Por otro lado, las campañas de desprestigio adquieren particular relevancia cuando son en contra de mujeres periodistas, activistas, defensoras de los derechos humanos y artistas, pues se intensifican de manera diferenciada. Los mensajes de estas campañas las despojan de su profesión, las estigmatizan y las colocan como “prostitutas”, repercutiendo en sus círculos familiares y profesionales. Entre 2020 y 2021, ARTICLE 19 documentó diversas campañas en contra de Tania Bruguera, Iliana Hernández Cardosa, Elaine Díaz y Yoani Sánchez Cordero. Otro tipo de agresiones recurrentes fueron los interrogatorios, durante los cuales han tenido lugar a una serie de vejaciones con connotación de género, como es exigirles que se desnuden y hagan sentadillas.

Frente a todo este contexto, ARTICLE 19 expone en el informe una serie de recomendaciones al Estado de Cuba, entre las que destacan:

1. Garantizar el ejercicio de la libertad de expresión y del trabajo periodístico de manera libre y sin violencia.

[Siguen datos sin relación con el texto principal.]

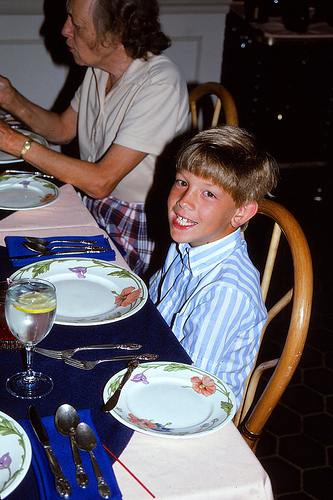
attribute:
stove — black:
[235, 29, 332, 173]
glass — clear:
[6, 277, 60, 351]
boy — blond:
[164, 125, 280, 245]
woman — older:
[56, 19, 208, 173]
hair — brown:
[97, 6, 227, 61]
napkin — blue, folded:
[17, 407, 122, 497]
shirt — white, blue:
[148, 227, 269, 418]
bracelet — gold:
[18, 138, 33, 157]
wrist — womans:
[4, 88, 22, 117]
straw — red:
[98, 440, 159, 499]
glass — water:
[1, 276, 68, 400]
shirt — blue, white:
[146, 227, 266, 404]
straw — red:
[96, 441, 155, 499]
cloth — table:
[176, 293, 258, 369]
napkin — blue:
[28, 397, 105, 490]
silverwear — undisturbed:
[15, 249, 107, 260]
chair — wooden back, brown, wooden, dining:
[246, 196, 314, 446]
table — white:
[0, 165, 152, 336]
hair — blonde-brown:
[174, 121, 283, 211]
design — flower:
[109, 348, 248, 453]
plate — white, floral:
[5, 255, 149, 326]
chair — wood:
[208, 194, 311, 453]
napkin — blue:
[4, 229, 121, 273]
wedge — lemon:
[14, 292, 56, 314]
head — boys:
[164, 125, 271, 243]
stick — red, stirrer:
[98, 439, 164, 497]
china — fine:
[101, 361, 239, 438]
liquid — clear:
[3, 281, 56, 344]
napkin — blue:
[6, 233, 116, 269]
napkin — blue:
[3, 234, 118, 263]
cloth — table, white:
[3, 118, 280, 497]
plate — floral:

Erradicar las prácticas de hostigamiento, intimidación y amedrentamiento en contra de la prensa por las instituciones de seguridad del Estado y sancionar cualquier acto de abuso de poder.

2. Derogar y/o modificar la normativa penal vigente que criminaliza el ejercicio de la libertad de expresión online y offline y adaptar las normas constitucionales a los estándares internacionales en materia de libertad de expresión a efecto de:

a) Eliminar el monopolio del Estado sobre los medios de comunicación masiva y reconocer la posibilidad de éstos sean propiedad privada.

b) Impulsar el pluralismo informativo.

c) Prohibir cualquier tipo de censura previa.

d) Eliminar cualquier disposición que busque criminalizar la libertad de expresión y el derecho a la información.

e) Limitar las restricciones a la libertad de expresión, al derecho a la información y al derecho a la privacidad, así como a aquellas que de manera específica son señaladas en una ley y son necesarias en una sociedad democrática.

3. Garantizar el acceso a la justicia y al debido proceso en las investigaciones relacionadas con el ejercicio de la libertad de expresión. Asegurar la independencia del Poder Judicial.

4. Garantizar el acceso a la información de manera universal. Eliminar los bloqueos informativos a periodistas independientes. Promover un diálogo abierto de rendición de cuentas desde el gobierno hacia los medios de comunicación y la ciudadanía.